Brief:
Can you rewrite every one of the rows below, substituting "Changer" for each "Modifier" and leaving everything else unchanged? Omit the pictures from your answer.

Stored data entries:
════════════════

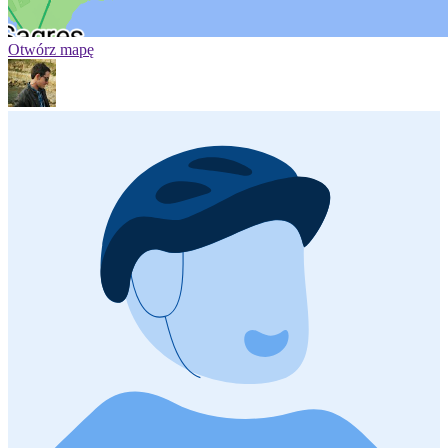
Otwórz mapę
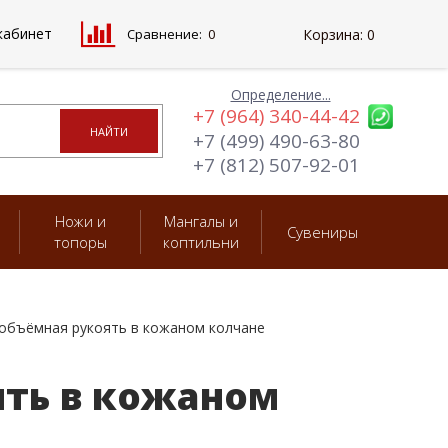
кабинет
Сравнение:
0
Корзина:
0
Определение...
+7 (964) 340-44-42
+7 (499) 490-63-80
+7 (812) 507-92-01
Ножи и
Мангалы и
Сувениры
топоры
коптильни
объёмная рукоять в кожаном колчане
ть в кожаном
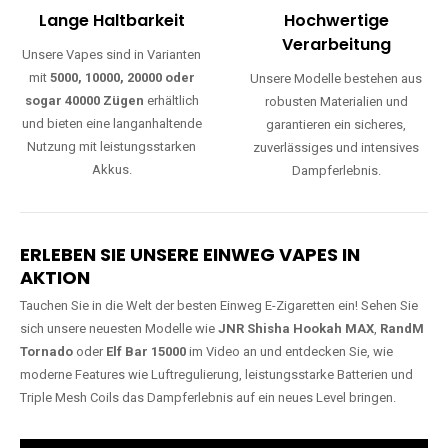
Lange Haltbarkeit
Hochwertige
Verarbeitung
Unsere Vapes sind in Varianten
mit
5000, 10000, 20000 oder
Unsere Modelle bestehen aus
sogar 40000 Zügen
erhältlich
robusten Materialien und
und bieten eine langanhaltende
garantieren ein sicheres,
Nutzung mit leistungsstarken
zuverlässiges und intensives
Akkus.
Dampferlebnis.
ERLEBEN SIE UNSERE EINWEG VAPES IN
AKTION
Tauchen Sie in die Welt der besten Einweg E-Zigaretten ein! Sehen Sie
sich unsere neuesten Modelle wie
JNR Shisha Hookah MAX
,
RandM
Tornado
oder
Elf Bar 15000
im Video an und entdecken Sie, wie
moderne Features wie Luftregulierung, leistungsstarke Batterien und
Triple Mesh Coils das Dampferlebnis auf ein neues Level bringen.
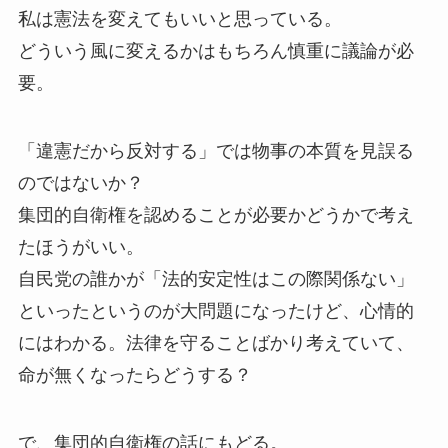
私は憲法を変えてもいいと思っている。
どういう風に変えるかはもちろん慎重に議論が必
要。
「違憲だから反対する」では物事の本質を見誤る
のではないか？
集団的自衛権を認めることが必要かどうかで考え
たほうがいい。
自民党の誰かが「法的安定性はこの際関係ない」
といったというのが大問題になったけど、心情的
にはわかる。法律を守ることばかり考えていて、
命が無くなったらどうする？
で、集団的自衛権の話にもどる。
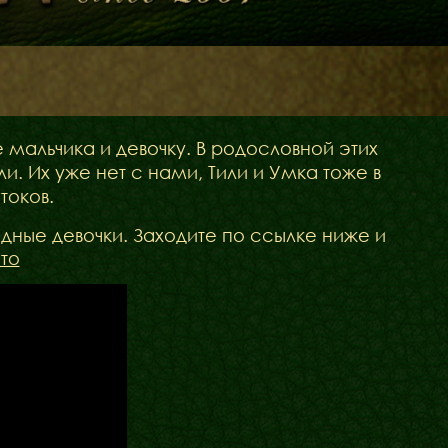
е мальчика и девочку. В родословной этих
и. Их уже нет с нами, Тили и Умка тоже в
токов.
одные девочки. Заходите по ссылке ниже и
то
Щенята
Дитяча кімната
у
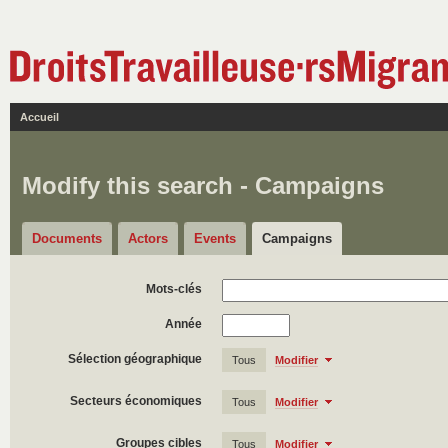
Accueil
Modify this search - Campaigns
Documents
Actors
Events
Campaigns
Mots-clés
Année
Sélection géographique
Tous
Modifier
Secteurs économiques
Tous
Modifier
Groupes cibles
Tous
Modifier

════════════════

Answer for the task:
Otwórz mapę
кабинет
Сравнение:
0
Корзина:
0
Определение...
+7 (964) 340-44-42
+7 (499) 490-63-80
+7 (812) 507-92-01
Ножи и
Мангалы и
Сувениры
топоры
коптильни
объёмная рукоять в кожаном колчане
ть в кожаном
Lange Haltbarkeit
Hochwertige
Verarbeitung
Unsere Vapes sind in Varianten
mit
5000, 10000, 20000 oder
Unsere Modelle bestehen aus
sogar 40000 Zügen
erhältlich
robusten Materialien und
und bieten eine langanhaltende
garantieren ein sicheres,
Nutzung mit leistungsstarken
zuverlässiges und intensives
Akkus.
Dampferlebnis.
ERLEBEN SIE UNSERE EINWEG VAPES IN
AKTION
Tauchen Sie in die Welt der besten Einweg E-Zigaretten ein! Sehen Sie
sich unsere neuesten Modelle wie
JNR Shisha Hookah MAX
,
RandM
Tornado
oder
Elf Bar 15000
im Video an und entdecken Sie, wie
moderne Features wie Luftregulierung, leistungsstarke Batterien und
Triple Mesh Coils das Dampferlebnis auf ein neues Level bringen.
私は憲法を変えてもいいと思っている。
どういう風に変えるかはもちろん慎重に議論が必
要。
「違憲だから反対する」では物事の本質を見誤る
のではないか？
集団的自衛権を認めることが必要かどうかで考え
たほうがいい。
自民党の誰かが「法的安定性はこの際関係ない」
といったというのが大問題になったけど、心情的
にはわかる。法律を守ることばかり考えていて、
命が無くなったらどうする？
で、集団的自衛権の話にもどる。
е мальчика и девочку. В родословной этих
и. Их уже нет с нами, Тили и Умка тоже в
токов.
одные девочки. Заходите по ссылке ниже и
то
Щенята
Дитяча кімната
у
Accueil
Modify this search - Campaigns
Documents
Actors
Events
Campaigns
Mots-clés
Année
Sélection géographique
Tous
Changer
Secteurs économiques
Tous
Changer
Groupes cibles
Tous
Changer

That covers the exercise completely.